Tot de riten rekent Confucius namelijk niet alleen voorschriften rondom officiële ceremonies – de stof waarvan een kap gemaakt dient te worden, de periode van rouw na het overlijden van een ouder – maar ook alledaagse beleefdheden. De rituelen hebben een praktische functie: alleen door de gedeelde conventies kunnen mensen elkaar begrijpen en harmonieus samenleven, meent Confucius. Door rituele stappen te volgen kunnen mensen zich bovendien niet langer door hun verlangens laten leiden en zich in plaats daarvan bezinnen op hun handelen. Hierbij is het wel van belang dat de rituelen met de juiste intentie doorlopen worden, want van een routineuze uitvoering wordt niemand beter. Alleen een oprechte toewijding aan de riten maakt je een medemenselijker mens.
Confucius was een Chinese wijsgeer en leraar. Zijn uitspraken en dialogen zijn door leerlingen overgeleverd in De gesprekken.
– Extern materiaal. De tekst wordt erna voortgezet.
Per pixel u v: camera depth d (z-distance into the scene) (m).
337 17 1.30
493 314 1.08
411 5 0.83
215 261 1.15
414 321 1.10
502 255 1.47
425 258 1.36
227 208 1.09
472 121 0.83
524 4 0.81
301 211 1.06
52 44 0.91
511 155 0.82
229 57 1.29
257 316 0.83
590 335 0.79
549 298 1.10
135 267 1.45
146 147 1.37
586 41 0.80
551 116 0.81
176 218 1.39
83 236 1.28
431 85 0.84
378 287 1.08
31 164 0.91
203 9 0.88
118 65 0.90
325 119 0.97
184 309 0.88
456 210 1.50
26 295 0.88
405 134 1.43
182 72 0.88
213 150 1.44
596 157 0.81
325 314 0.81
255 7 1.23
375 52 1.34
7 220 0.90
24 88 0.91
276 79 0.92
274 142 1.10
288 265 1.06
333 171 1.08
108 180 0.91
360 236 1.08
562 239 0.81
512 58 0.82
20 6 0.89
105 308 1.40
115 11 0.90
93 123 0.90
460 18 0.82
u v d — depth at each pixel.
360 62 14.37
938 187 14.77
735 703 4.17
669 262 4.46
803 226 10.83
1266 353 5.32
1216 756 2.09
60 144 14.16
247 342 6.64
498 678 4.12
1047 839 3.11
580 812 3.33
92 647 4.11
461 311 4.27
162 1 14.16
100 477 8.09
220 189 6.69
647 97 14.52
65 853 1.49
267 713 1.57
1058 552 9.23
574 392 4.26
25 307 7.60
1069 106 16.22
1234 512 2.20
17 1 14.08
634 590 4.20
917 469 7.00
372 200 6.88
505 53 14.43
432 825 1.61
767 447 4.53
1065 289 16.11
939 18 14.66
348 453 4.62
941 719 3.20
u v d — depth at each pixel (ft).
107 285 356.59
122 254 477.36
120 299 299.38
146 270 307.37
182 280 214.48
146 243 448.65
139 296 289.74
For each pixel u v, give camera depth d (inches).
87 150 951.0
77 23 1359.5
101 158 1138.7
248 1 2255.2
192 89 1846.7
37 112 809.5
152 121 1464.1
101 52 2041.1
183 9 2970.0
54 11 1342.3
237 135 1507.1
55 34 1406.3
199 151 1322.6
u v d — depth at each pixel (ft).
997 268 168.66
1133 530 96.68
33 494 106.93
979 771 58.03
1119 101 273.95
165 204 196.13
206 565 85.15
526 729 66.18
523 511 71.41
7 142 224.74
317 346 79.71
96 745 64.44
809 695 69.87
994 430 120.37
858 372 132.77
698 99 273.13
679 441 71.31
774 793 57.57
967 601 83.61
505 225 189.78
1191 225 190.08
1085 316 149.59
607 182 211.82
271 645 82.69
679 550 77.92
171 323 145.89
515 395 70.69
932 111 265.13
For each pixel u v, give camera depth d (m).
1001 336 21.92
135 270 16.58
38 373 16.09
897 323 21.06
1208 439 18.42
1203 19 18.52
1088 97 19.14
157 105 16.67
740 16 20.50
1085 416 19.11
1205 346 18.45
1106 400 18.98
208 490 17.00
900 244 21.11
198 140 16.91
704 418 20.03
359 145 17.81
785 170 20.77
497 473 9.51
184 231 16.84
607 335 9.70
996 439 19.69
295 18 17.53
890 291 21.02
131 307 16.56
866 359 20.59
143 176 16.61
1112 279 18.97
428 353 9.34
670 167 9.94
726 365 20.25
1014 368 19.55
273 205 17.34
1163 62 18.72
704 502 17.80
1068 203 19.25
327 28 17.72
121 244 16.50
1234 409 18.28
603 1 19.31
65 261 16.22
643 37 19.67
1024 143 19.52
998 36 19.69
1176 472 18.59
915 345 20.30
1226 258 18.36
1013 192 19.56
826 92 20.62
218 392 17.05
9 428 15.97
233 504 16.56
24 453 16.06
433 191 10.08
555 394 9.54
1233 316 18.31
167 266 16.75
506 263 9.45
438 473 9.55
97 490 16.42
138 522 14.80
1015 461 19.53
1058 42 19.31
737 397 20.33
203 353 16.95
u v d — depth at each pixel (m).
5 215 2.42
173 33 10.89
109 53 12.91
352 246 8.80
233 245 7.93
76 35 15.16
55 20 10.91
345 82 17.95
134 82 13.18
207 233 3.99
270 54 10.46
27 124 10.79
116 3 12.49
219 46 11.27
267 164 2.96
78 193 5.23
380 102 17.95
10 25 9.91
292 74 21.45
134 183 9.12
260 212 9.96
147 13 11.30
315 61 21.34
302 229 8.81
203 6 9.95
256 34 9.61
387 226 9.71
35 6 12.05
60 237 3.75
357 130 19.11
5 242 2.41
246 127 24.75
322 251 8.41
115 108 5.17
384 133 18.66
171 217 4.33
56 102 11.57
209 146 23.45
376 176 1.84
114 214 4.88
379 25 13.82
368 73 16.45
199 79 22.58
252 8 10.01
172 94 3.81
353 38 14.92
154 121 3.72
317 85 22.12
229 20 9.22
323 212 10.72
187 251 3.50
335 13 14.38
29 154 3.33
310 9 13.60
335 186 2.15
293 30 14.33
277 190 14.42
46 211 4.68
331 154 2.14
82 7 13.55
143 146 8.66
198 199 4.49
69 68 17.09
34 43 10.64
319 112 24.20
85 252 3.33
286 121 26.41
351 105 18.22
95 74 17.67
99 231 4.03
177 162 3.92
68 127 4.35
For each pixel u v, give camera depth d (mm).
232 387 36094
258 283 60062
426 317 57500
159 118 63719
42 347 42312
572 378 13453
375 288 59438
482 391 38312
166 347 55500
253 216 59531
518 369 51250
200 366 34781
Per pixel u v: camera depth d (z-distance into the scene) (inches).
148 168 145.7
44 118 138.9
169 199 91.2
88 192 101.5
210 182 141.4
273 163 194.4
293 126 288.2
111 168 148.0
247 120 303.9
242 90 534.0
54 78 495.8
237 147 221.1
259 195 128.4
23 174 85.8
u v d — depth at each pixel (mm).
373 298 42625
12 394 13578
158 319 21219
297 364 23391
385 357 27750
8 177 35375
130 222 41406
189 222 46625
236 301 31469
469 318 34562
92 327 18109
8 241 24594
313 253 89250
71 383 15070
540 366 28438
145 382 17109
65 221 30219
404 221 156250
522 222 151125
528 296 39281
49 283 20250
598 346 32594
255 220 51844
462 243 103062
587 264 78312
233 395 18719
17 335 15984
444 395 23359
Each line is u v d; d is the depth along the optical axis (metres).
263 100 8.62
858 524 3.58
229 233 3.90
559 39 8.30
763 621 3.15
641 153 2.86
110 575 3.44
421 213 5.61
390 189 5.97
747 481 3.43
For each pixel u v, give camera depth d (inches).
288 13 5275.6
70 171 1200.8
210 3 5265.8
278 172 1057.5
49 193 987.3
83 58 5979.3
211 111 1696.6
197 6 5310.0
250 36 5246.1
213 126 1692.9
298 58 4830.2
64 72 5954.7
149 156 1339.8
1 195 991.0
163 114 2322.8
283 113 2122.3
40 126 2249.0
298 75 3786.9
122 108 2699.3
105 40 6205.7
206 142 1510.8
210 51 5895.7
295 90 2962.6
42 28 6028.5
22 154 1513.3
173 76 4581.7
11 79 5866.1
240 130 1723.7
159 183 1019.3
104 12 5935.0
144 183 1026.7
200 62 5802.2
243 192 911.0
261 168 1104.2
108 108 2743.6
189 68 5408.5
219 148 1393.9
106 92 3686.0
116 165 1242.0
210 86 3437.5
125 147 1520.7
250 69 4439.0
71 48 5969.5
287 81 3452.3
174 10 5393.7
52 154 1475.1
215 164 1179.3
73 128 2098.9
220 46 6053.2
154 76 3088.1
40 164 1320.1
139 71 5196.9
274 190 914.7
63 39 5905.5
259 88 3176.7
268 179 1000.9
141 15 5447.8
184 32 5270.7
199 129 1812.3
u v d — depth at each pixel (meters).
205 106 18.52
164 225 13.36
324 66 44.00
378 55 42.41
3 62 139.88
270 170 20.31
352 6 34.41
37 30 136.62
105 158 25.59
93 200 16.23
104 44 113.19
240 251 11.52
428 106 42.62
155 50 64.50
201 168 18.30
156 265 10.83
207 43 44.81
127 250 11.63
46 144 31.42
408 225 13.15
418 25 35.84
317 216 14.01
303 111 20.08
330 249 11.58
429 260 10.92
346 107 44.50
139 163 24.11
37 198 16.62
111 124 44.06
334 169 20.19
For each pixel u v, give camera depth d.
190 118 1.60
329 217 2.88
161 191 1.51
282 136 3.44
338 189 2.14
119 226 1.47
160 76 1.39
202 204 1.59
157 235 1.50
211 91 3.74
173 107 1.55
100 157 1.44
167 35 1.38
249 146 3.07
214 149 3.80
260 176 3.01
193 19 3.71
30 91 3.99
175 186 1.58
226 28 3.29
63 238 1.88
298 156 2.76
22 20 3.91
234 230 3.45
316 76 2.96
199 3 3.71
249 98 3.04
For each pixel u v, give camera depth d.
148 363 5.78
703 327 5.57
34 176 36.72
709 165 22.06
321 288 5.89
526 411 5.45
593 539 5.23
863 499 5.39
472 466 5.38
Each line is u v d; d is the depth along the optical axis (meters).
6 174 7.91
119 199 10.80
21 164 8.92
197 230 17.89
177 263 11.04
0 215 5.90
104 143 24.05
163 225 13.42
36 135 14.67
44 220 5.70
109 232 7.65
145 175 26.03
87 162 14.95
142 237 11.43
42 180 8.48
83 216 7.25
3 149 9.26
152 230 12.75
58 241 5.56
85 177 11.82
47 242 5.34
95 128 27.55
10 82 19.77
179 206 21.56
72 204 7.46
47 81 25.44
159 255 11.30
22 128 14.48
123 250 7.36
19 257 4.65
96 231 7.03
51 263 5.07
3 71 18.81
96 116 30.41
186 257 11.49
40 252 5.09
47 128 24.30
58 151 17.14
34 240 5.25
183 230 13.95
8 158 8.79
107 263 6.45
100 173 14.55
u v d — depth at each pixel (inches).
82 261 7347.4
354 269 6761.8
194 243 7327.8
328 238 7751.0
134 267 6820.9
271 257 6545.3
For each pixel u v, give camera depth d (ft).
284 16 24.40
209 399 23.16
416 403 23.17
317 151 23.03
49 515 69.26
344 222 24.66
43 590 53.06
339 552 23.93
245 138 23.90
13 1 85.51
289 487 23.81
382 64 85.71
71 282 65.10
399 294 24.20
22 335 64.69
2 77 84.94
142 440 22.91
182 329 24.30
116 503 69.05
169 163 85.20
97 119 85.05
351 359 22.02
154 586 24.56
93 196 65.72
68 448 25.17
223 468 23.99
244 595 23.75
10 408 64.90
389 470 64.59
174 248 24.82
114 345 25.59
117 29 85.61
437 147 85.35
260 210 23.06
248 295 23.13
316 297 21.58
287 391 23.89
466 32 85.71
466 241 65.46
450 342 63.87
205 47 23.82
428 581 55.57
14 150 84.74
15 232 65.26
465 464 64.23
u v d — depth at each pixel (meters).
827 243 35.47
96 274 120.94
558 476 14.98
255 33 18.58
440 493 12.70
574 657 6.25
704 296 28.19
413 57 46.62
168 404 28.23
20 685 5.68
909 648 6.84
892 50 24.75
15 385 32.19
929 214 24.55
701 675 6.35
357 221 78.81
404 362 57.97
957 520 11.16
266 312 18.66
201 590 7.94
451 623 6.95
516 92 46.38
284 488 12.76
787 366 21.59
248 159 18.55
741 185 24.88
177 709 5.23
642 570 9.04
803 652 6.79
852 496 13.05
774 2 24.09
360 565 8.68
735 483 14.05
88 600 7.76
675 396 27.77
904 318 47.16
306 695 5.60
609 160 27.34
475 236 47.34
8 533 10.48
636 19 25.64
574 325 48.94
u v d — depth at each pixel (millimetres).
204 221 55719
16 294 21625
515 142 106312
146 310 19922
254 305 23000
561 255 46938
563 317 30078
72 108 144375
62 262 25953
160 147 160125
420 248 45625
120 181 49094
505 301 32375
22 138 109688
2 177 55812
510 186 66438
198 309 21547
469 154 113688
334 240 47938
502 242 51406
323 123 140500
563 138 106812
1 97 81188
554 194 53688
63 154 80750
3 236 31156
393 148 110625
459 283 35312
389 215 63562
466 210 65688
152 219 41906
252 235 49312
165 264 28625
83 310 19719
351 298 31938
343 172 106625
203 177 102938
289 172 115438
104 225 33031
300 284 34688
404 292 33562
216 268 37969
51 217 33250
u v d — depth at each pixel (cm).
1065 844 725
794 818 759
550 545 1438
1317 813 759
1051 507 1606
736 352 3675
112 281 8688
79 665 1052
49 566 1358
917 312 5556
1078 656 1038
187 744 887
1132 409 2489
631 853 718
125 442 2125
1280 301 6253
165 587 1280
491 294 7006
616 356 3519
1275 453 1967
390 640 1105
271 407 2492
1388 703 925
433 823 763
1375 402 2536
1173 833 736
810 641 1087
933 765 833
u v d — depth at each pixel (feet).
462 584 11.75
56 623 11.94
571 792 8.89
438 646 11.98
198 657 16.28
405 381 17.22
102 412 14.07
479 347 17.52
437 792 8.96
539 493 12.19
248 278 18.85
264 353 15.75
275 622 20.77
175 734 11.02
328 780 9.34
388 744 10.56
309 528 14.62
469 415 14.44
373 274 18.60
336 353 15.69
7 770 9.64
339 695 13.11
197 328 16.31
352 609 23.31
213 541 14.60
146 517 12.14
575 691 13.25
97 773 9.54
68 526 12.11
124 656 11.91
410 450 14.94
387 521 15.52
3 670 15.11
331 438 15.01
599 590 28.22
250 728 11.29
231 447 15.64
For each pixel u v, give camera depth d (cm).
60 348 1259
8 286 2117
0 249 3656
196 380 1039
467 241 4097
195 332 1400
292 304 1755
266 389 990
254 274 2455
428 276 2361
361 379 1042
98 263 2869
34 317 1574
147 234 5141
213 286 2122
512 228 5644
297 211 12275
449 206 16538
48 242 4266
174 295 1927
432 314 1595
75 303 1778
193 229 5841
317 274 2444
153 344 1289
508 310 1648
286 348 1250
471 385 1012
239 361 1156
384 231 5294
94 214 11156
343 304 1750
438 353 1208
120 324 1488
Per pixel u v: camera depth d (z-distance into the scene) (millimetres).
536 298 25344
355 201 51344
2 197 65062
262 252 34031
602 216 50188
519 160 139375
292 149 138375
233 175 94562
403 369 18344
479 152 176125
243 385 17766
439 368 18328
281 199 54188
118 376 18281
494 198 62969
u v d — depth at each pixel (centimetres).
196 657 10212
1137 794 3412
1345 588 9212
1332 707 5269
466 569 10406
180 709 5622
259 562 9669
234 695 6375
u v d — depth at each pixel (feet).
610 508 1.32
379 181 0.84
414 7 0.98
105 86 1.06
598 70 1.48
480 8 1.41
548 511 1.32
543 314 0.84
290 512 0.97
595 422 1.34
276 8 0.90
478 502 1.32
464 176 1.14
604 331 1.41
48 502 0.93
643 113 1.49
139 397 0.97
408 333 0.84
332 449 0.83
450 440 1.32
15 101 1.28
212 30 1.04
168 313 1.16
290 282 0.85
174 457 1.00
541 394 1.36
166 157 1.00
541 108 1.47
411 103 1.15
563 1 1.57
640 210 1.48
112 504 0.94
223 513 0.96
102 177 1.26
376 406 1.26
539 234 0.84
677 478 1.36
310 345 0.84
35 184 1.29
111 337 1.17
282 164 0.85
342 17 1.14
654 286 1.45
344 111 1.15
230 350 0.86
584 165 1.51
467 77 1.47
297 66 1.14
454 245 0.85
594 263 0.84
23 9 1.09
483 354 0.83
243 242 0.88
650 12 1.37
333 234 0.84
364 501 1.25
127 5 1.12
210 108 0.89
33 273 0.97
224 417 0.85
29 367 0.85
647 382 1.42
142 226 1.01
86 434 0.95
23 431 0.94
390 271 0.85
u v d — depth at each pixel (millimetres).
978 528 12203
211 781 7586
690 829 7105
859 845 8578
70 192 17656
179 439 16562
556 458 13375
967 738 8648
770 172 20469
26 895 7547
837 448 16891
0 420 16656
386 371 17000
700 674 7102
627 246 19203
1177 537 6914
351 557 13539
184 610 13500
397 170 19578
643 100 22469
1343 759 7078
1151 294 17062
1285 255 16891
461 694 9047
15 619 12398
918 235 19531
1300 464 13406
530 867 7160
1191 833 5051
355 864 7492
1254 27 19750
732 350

Het nutteloze offer verheft ons
Georges Bataille (1897-1962)
Een krijgsgevangene van de Azteken werd maandenlang als koning behandeld: hij kreeg het heerlijkste eten voorgeschoteld, werd in prachtige kleren gehuld en liep met bloemen in de hand door de straten, waar de mensen hem vereerden. Aan het eind van het jaar wachtte hem echter een minder plezierig lot. Tijdens een groot festival bestijgt hij de trappen van de tempel, waar een priester het hart uit zijn borst trekt en voor de ogen van de toeschouwers aan de zon offert.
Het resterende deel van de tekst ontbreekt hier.